Prendendo le mosse dalla volontà del legislatore, va riconosciuto che tale tema era già presente al legislatore della riforma del 1990 sui delitti contro la Pubblica Amministrazione, come dimostra il fatto che, in sede di lavori parlamentari, il Governo presentò un emendamento con il quale si sarebbe voluto integrare il testo della disposizione, introducendo un esplicito richiamo al termine previsto nel contratto. L'emendamento fu peraltro ritirato, essendo state considerate dirimenti le osservazioni di chi, all'interno della Commissione Giustizia della Camera, aveva obiettato che una siffatta previsione avrebbe creato problemi, poiché ciò che rileva non è il ritardo in sé, ma l'omessa realizzazione dell'opera o del servizio. Incidentalmente, nel prendere atto di questa posizione, Io stesso Governo precisò come la malversazione si consumi non in virtù di una mera temporanea distrazione, bensì con l'effettiva destinazione degli stessi ad altra finalità. Il legislatore storico, dunque, evitò di assumere una posizione esplicita non già perché ritenesse configurabile il reato prima della scadenza dei termini contrattuali ma, esattamente al contrario, in ragione dell'interesse la cui tutela è specificamente perseguita dalla norma, vale a dire l'interesse a che le somme erogate per pubbliche finalità dallo Stato, dagli enti pubblici ovvero dagli organismi europei vengano realmente utilizzate per tali scopi.

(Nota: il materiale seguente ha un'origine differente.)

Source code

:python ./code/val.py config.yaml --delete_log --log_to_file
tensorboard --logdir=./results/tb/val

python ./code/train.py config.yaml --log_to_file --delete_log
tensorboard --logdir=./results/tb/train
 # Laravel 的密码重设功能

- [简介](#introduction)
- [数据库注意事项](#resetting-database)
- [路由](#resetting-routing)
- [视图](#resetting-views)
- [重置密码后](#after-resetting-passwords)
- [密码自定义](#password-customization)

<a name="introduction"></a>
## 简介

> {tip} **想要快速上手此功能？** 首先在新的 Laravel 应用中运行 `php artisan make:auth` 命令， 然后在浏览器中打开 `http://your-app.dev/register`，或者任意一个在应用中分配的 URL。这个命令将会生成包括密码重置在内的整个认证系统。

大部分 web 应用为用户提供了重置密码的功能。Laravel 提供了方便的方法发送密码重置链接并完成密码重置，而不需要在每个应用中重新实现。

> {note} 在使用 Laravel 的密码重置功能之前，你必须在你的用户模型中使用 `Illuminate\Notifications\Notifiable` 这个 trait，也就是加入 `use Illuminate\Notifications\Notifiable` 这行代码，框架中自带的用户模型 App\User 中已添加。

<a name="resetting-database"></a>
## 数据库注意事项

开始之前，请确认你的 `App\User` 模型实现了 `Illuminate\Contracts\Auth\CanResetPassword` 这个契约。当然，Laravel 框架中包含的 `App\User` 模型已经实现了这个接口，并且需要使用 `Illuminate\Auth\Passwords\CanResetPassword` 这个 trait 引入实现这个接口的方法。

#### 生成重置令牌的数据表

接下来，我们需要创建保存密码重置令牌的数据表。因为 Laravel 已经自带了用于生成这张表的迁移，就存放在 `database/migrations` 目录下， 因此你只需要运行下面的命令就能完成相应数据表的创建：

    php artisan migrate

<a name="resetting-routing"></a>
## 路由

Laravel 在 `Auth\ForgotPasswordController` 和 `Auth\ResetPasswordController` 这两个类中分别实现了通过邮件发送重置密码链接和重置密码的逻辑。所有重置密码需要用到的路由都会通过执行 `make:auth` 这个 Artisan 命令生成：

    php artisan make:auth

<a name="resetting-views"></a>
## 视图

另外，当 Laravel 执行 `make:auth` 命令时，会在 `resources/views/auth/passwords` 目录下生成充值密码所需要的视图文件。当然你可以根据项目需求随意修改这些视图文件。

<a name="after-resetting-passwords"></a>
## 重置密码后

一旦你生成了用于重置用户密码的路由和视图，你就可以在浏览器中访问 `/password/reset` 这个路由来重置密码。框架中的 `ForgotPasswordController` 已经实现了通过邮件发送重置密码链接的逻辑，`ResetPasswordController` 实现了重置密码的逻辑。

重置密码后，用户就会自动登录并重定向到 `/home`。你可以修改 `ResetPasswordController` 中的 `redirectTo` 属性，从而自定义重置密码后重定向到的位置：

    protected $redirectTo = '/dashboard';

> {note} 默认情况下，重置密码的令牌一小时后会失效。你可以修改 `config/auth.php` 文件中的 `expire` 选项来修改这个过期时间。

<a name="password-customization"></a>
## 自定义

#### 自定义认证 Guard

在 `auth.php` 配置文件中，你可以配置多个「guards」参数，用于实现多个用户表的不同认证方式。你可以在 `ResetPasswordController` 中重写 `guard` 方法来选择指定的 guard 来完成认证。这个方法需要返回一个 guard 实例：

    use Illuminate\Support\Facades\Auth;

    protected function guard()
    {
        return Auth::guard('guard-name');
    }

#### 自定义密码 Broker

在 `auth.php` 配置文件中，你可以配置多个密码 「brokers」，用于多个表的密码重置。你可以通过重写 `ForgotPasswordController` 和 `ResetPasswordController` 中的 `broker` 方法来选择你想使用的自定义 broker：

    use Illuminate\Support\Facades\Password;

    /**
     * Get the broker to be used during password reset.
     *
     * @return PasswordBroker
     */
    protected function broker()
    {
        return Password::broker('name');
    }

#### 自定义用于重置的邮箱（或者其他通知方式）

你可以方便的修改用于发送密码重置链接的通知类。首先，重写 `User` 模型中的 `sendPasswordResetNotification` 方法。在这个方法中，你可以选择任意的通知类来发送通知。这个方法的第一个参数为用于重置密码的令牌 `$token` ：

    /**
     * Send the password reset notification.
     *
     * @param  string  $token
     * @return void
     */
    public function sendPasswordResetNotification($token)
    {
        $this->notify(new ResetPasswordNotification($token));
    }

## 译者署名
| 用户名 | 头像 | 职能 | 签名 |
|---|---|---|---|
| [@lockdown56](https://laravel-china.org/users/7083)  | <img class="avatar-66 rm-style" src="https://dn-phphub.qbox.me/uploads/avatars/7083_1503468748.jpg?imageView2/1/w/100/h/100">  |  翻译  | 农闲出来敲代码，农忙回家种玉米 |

Ciò spiega anche per quale ragione la dottrina quasi unanime ritenga che, quando nel contratto compare un termine essenziale - un termine, cioè, oltre il quale la realizzazione dell'opera o del servizio si rivelerebbe inutile - il reato si consumi con la scadenza di questo, e perché il dibattito si concentri, invece, sul trattamento delle situazioni in cui un termine essenziale manchi oppure l'opera o il servizio sia realizzato con ritardo (ritenendone in tal caso l'irrilevanza penale). In effetti, quando il contratto o la normativa preveda un termine e finché tale termine non è giunto a scadenza, quantomeno sul piano astratto, possono ben darsi casi in cui il privato, il quale abbia diversamente impiegato il denaro, per scopi imprenditoriali o anche personali, sia ancora in grado di realizzare l'opera o il servizio. Tanto può accadere, sempre in linea generale ed astratta, laddove egli conti su - e poi, come ovvio, effettivamente impieghi - entrate economiche che gli consentano comunque di adempiere, appunto nei termini, alle obbligazioni assunte.
In definitiva, il delitto di malversazione non può dunque considerarsi perfezionato fintanto che residuino spazi per la realizzazione della finalità istituzionale del finanziamento. A ragionare diversamente, si finirebbe infatti con l'anticipare il momento consumativo del reato, contravvenendo alla legge ed avallando indebitamente la discrezionalità giudiziaria. Beninteso, tale conclusione presuppone il rispetto delle altre condizioni essenziali eventualmente previste nella normativa di riferimento e/o nello specifico accordo contrattuale. Ai fini dell'irrilevanza penale è infatti necessario che l'erogazione non fosse subordinata a condizioni e vincoli ulteriori rispetto alla specifica destinazione pubblicistica per cui le somme sono erogate, condizioni e vincoli il cui mancato rispetto renda dimostrabile sul piano logico che la tutela che la fattispecie intende predisporre è stata irreversibilmente frustrata.